Fubon Financial Holding Co (富邦金控) yesterday said it would adjust its investment in bond exchange-traded funds (ETFs) based on new rules regulators are likely to implement.
Fubon and several other local life insurers have made substantial investments in the bond ETF-tracking indices of foreign bonds on the expectation that such investments could help generate greater profits than regular domestic investment tools.
However, Financial Supervisory Commission (FSC) Chairman Wellington Koo (顧立雄) last week said that bond ETFs are still exposed to foreign-exchange volatility and buyers could suffer losses if the New Taiwan dollar appreciates markedly.
The commission would work to amend the risk-based capital calculation for life insurers or set a new minimum equity-to-asset ratio for them, he said.
Fubon, named by Koo as the second-biggest buyer of bond ETFs earlier this week, said that it became more interested in the financial product in 2017.
“The money we put into bond ETFs only accounted for 3 percent of our working capital, which is really a small ratio.

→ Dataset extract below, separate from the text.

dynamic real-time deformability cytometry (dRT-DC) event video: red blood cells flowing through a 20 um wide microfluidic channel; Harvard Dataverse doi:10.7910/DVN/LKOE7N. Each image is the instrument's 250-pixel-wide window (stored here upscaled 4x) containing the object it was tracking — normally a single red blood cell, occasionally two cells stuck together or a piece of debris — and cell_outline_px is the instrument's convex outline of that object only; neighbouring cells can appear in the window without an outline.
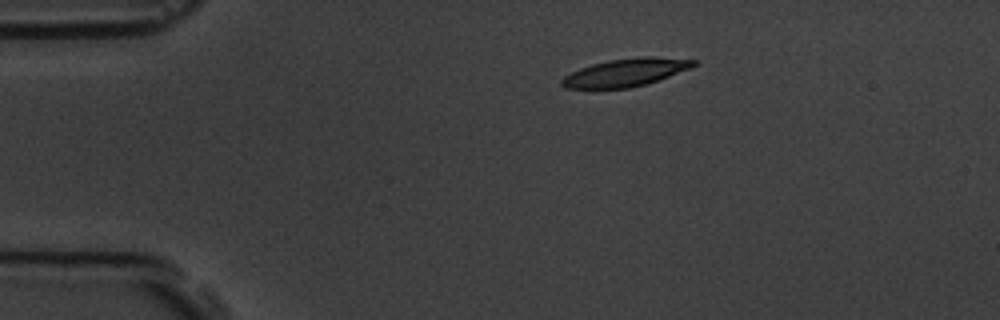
{"species": "common noctule bat (a hibernating species)", "species_latin": "Nyctalus noctula", "temperature_condition": "room temperature", "stored_images_in_passage": 48, "camera_frame_rate_fps": 3000, "um_per_image_px": 0.085, "animal": {"sex": "male", "body_mass_g": 19.5, "forearm_length_mm": 54.6}, "frame": {"image": 1, "passage_image": 1, "time_ms": 0.0, "image_size_px": [1000, 320], "cell_outline_px": [[696, 64], [692, 68], [644, 84], [628, 88], [564, 88], [560, 84], [560, 80], [564, 76], [580, 68], [592, 64], [608, 60], [644, 56], [652, 56], [696, 60]], "centroid_in_image_um": [53.16, 6.15], "position_along_channel_um": 31.8, "area_um2": 21.15}}
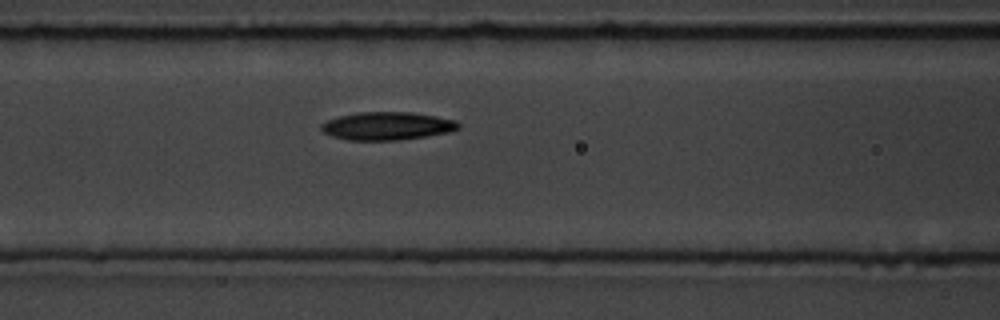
{"frame": {"image": 2, "passage_image": 14, "time_ms": 4.333, "image_size_px": [1000, 320], "cell_outline_px": [[460, 128], [448, 132], [424, 136], [396, 140], [348, 140], [332, 136], [324, 132], [320, 128], [320, 124], [328, 120], [340, 116], [360, 112], [412, 112], [436, 116], [456, 120], [460, 124]], "centroid_in_image_um": [32.91, 10.7], "position_along_channel_um": 133.7, "area_um2": 22.25}}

We are not concentrating our funds in one area,” Fubon president Jerry Harn (韓蔚廷) told an investors’ conference in Taipei.

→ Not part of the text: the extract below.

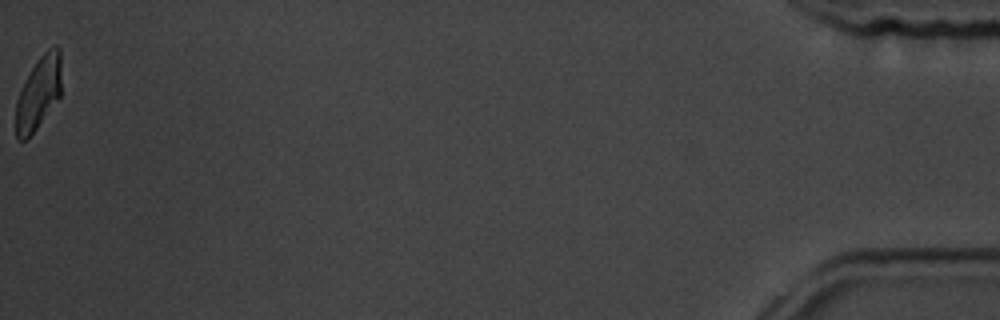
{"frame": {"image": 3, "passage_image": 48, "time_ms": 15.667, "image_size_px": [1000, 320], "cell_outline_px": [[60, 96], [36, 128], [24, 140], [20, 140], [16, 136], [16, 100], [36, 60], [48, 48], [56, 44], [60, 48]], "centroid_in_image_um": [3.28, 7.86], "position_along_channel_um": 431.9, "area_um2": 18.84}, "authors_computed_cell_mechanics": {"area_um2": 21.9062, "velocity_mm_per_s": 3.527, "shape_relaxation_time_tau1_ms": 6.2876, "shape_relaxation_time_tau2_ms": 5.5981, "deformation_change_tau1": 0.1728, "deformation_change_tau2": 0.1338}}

Local peers have taken advantage of NT dollar-denominated bond ETFs, as they would not fall under the category of overseas investment, which the regulator highly monitors, Harn said.
Fubon would keep the ratio of bond ETFs to its working capital unchanged at 3 percent for the time being, he said.
However, the incentive to purchase more bond ETFs would be decreased if the FSC would implement higher risk weighting of ETFs, as it would need to hold more capital to improve its risk profile, he added.
“We will comply with the regulations, and we also hope to raise equity holdings of domestic firms that provide greater cash dividends and stable profitability,” Harn said.
The FSC on Thursday said that it would amend regulations to prohibit a single investor from buying more than half of the value of new bond ETFs.
As for bond ETFs that were already sold, securities investment trust firms need to make plans to diversify their customers or face the worst-case scenario of not being able to launch new bond ETFs, the commission said.